(begin)
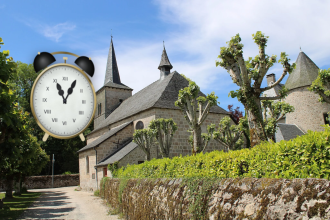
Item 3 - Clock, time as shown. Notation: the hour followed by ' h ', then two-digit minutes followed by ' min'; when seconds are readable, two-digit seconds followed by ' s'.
11 h 05 min
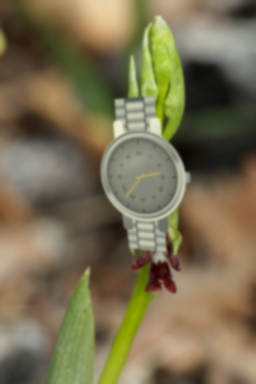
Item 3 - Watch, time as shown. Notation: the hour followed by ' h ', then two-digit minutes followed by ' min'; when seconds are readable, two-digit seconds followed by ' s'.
2 h 37 min
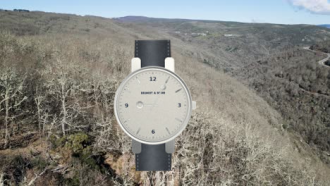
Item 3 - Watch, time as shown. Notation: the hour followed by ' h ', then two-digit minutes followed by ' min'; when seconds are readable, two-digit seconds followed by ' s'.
9 h 05 min
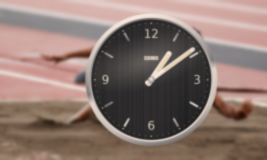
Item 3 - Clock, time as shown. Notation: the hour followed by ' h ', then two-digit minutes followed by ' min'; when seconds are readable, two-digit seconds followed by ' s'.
1 h 09 min
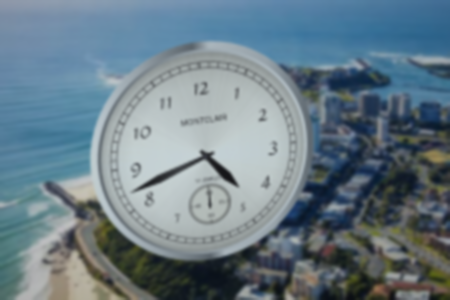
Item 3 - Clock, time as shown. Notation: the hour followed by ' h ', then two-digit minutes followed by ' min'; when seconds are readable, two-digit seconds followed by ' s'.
4 h 42 min
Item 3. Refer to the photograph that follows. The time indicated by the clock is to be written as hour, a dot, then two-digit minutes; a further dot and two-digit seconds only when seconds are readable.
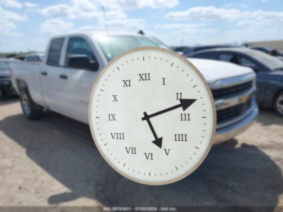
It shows 5.12
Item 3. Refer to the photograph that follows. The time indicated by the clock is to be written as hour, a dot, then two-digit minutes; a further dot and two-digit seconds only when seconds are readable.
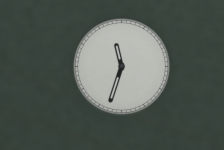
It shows 11.33
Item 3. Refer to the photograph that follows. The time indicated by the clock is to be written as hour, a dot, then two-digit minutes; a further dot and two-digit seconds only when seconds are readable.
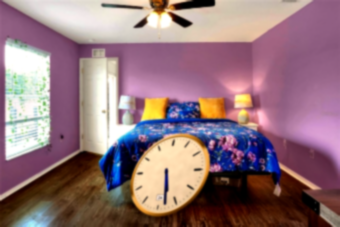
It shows 5.28
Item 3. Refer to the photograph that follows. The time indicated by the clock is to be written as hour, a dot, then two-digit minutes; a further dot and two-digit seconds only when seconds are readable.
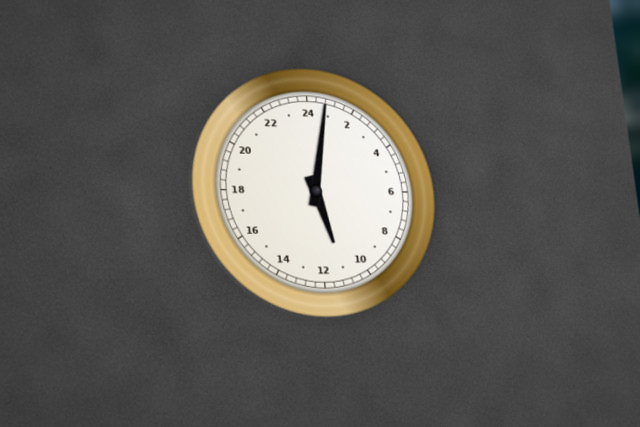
(end)
**WORK TO BE COMPLETED**
Write out the data above again, changing every "readable" to "visible" and keeping everything else the same. Leave the pictures out.

**REPLY TO THE EXERCISE**
Item 3 - Clock, time as shown. Notation: the hour followed by ' h ', then two-digit minutes followed by ' min'; when seconds are visible, two-digit seconds followed by ' s'.
11 h 05 min
Item 3 - Watch, time as shown. Notation: the hour followed by ' h ', then two-digit minutes followed by ' min'; when seconds are visible, two-digit seconds followed by ' s'.
2 h 37 min
Item 3 - Watch, time as shown. Notation: the hour followed by ' h ', then two-digit minutes followed by ' min'; when seconds are visible, two-digit seconds followed by ' s'.
9 h 05 min
Item 3 - Clock, time as shown. Notation: the hour followed by ' h ', then two-digit minutes followed by ' min'; when seconds are visible, two-digit seconds followed by ' s'.
1 h 09 min
Item 3 - Clock, time as shown. Notation: the hour followed by ' h ', then two-digit minutes followed by ' min'; when seconds are visible, two-digit seconds followed by ' s'.
4 h 42 min
Item 3. Refer to the photograph that follows. The time indicated by the clock is to be written as hour, a dot, then two-digit minutes; a further dot and two-digit seconds only when seconds are visible.
It shows 5.12
Item 3. Refer to the photograph that follows. The time indicated by the clock is to be written as hour, a dot, then two-digit minutes; a further dot and two-digit seconds only when seconds are visible.
It shows 11.33
Item 3. Refer to the photograph that follows. The time indicated by the clock is to be written as hour, a dot, then two-digit minutes; a further dot and two-digit seconds only when seconds are visible.
It shows 5.28
Item 3. Refer to the photograph that follows. The time indicated by the clock is to be written as hour, a dot, then two-digit minutes; a further dot and two-digit seconds only when seconds are visible.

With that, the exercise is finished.